Ajudar os seus clientes a decidir sobre os seus investimentos é o objetivo do estudo do UBS denominado “UBS House View & Beyond”.

Assim, o UBS considera que o PIB mundial irá crescer 3,4% em 2016 comparado com 3,1% em 2015 e que “os mercados dos países emergentes estabilizarão enquanto o gasto dos consumidores nos países desenvolvidos crescerá modestamente”.

A nível nacional, o UBS considera que a economia norte-americana irá crescer 2,8% em 2016, comprado com 2,5% de incremento em 2015.

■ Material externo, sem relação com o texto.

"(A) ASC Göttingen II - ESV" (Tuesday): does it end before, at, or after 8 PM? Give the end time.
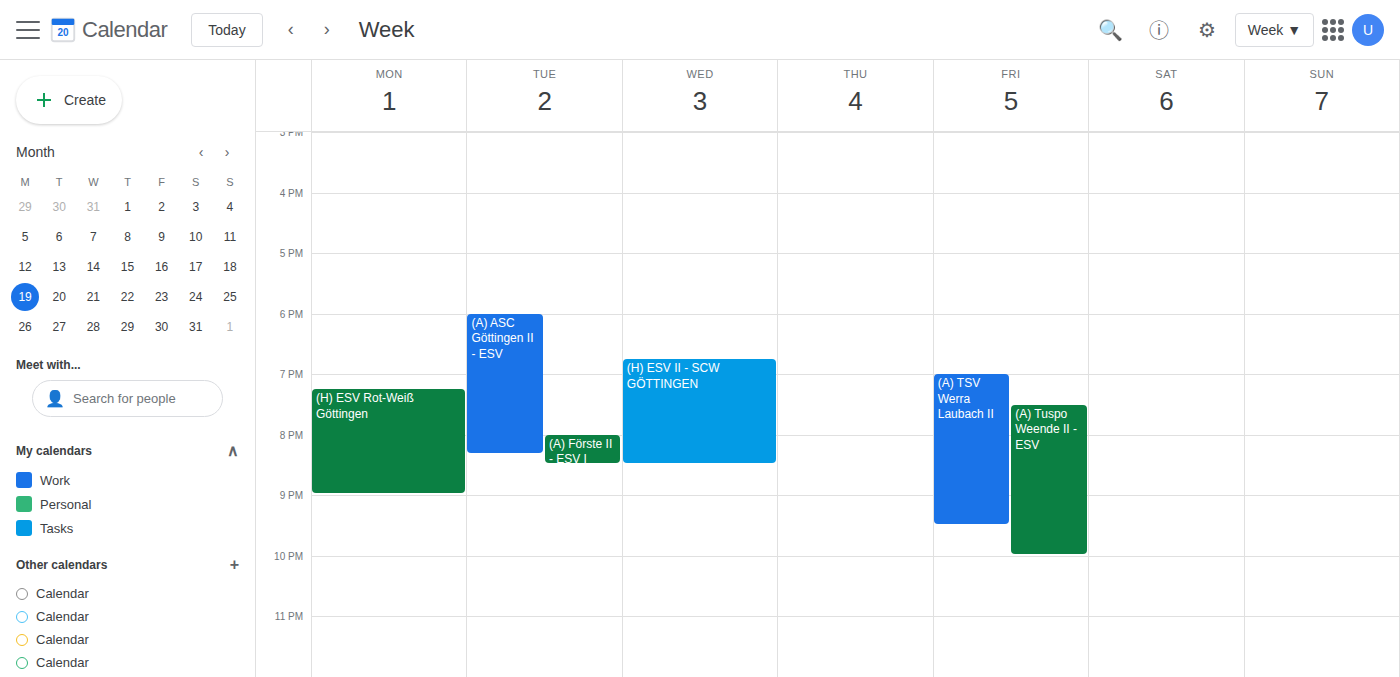
8:20 PM -- after 8 PM, 20 minutes below the 8 PM line.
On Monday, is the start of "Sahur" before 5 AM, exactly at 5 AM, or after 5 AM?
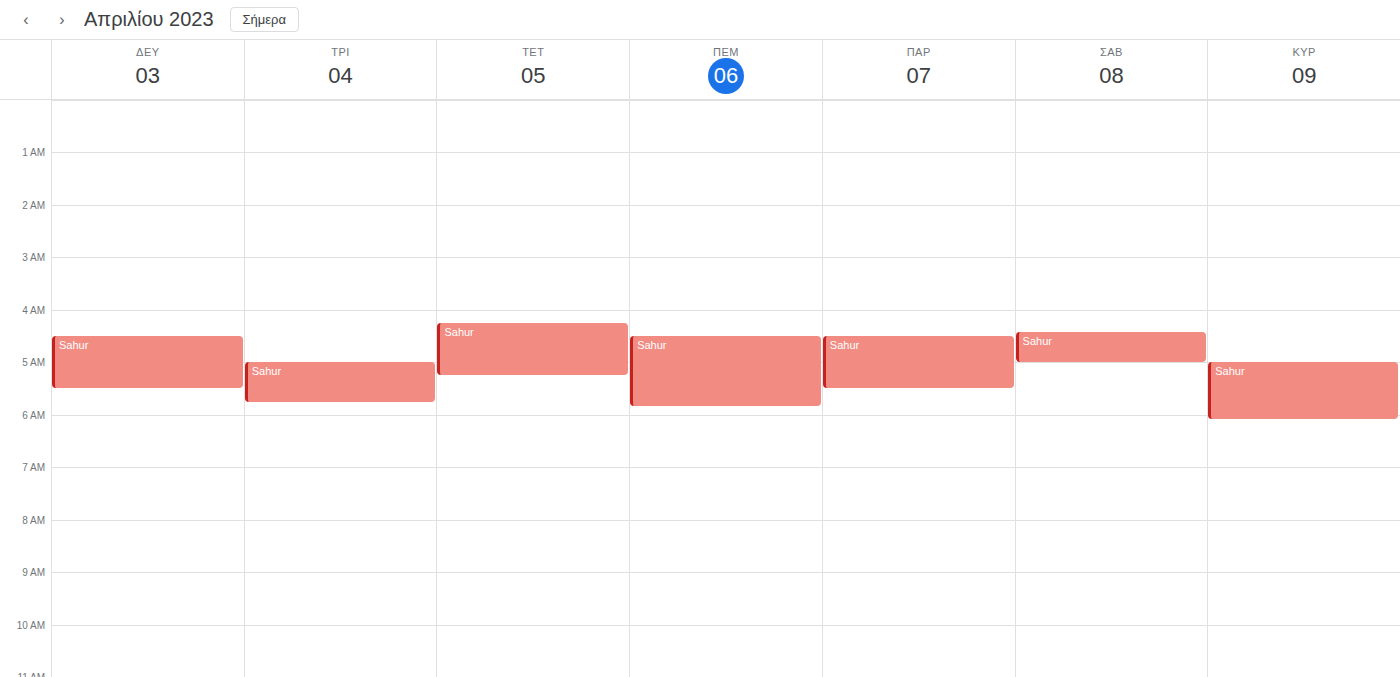
4:30 AM -- before 5 AM, 30 minutes above the 5 AM line.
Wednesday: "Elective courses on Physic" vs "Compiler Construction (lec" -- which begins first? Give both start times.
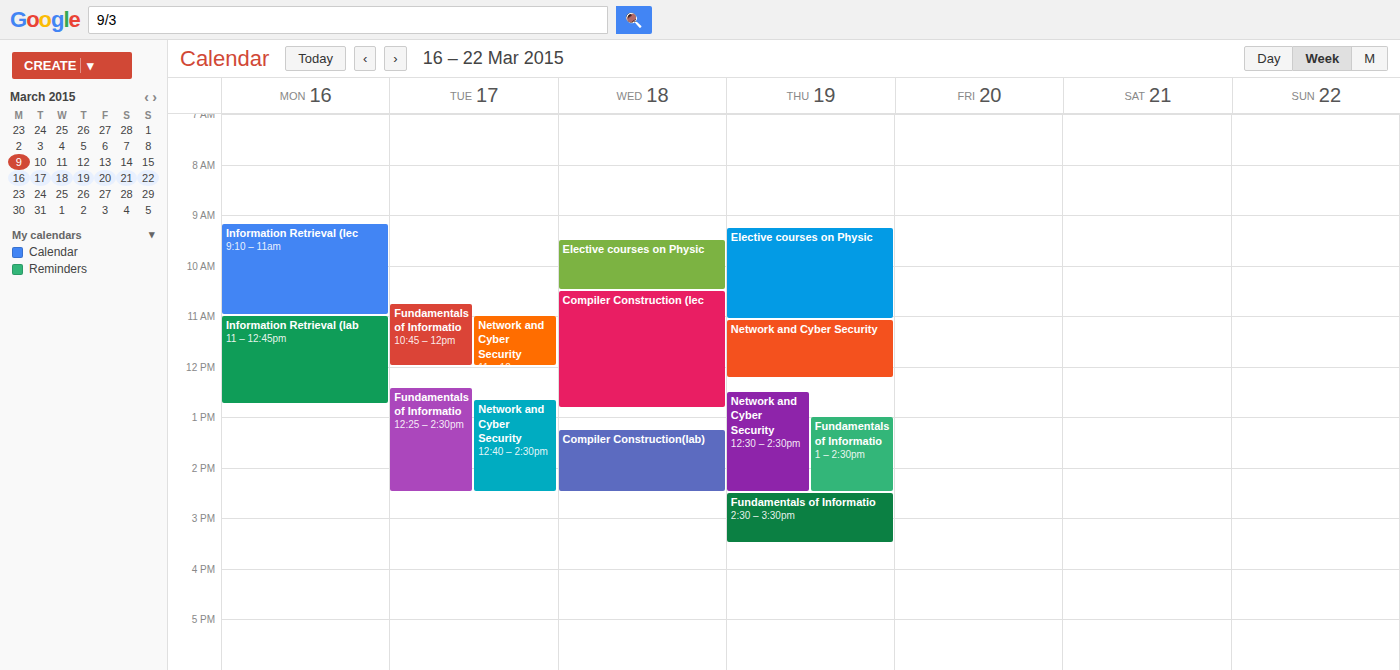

O banco considera que os EUA irão abandonar “a era de interesse zero”, e que as eleições presidenciais irão acarretar um certo grau de incerteza política.

Apesar disso, o UBS considera que o impacto de um dólar forte e dos preços baixos dos combustíveis nos lucros das corporações deverá reduzir-se.

Além disso, a entidade conta com o gasto dos consumidores continuará a aumentar. Assim, as perspetivas para a Eurozona são mais positivas no próximo ano, uma vez que se espera um crescimento do PIB de 1,8% comparado com 1,5%.

Não obstante, segundo a UBS, a Europa tem vários desafios a enfrentar como a crise migratória, a estabilidade monetária e a eventual saída do Reino Unido da União Europeia.